Task details –
Once the line containing "Кресла-мешки" is found in the entries below, reproduce it and every line after it, stopping at and including the line containing "Детские кресла"; reproduce nothing else, and keep each line exact.

[[ Exercise input, beginning ]]

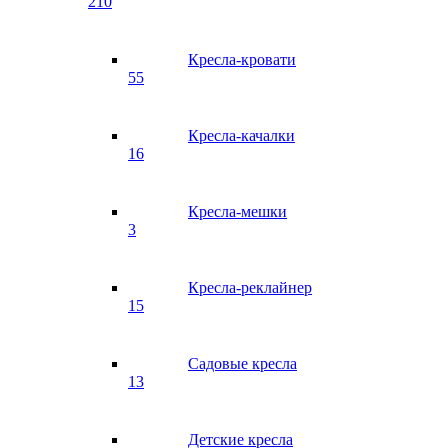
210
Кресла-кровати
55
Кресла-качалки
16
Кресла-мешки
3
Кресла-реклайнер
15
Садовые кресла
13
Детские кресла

[[ Exercise input, end ]]
[[ Exercise input, beginning ]]

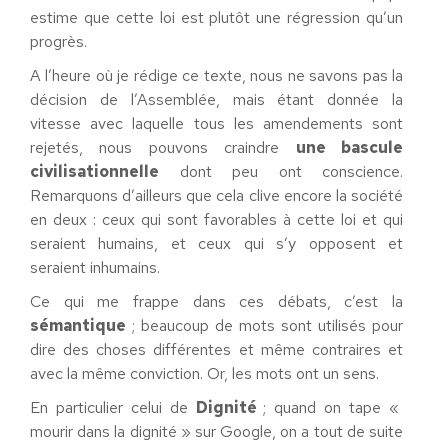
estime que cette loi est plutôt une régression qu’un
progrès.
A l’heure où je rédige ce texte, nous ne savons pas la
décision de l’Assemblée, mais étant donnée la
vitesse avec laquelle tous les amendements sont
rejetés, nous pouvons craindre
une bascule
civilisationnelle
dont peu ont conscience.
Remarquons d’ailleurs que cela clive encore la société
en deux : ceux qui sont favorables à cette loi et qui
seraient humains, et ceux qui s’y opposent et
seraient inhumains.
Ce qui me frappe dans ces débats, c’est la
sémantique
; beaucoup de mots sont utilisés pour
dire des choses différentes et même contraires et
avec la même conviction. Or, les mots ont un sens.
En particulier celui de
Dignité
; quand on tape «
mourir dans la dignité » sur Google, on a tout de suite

[[ Exercise input, end ]]
[[ Exercise input, beginning ]]

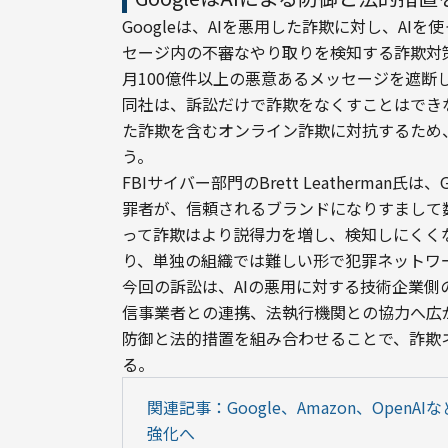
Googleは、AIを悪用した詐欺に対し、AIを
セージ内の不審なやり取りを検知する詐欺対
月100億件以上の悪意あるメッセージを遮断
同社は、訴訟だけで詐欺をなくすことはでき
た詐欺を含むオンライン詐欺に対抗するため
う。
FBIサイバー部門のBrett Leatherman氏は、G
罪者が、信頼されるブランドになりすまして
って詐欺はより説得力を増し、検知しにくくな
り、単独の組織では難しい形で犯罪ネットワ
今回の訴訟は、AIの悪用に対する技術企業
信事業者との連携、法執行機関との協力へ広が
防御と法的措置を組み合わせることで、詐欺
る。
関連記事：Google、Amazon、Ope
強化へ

[[ Exercise input, end ]]

Result for this exercise –
Кресла-мешки
3
Кресла-реклайнер
15
Садовые кресла
13
Детские кресла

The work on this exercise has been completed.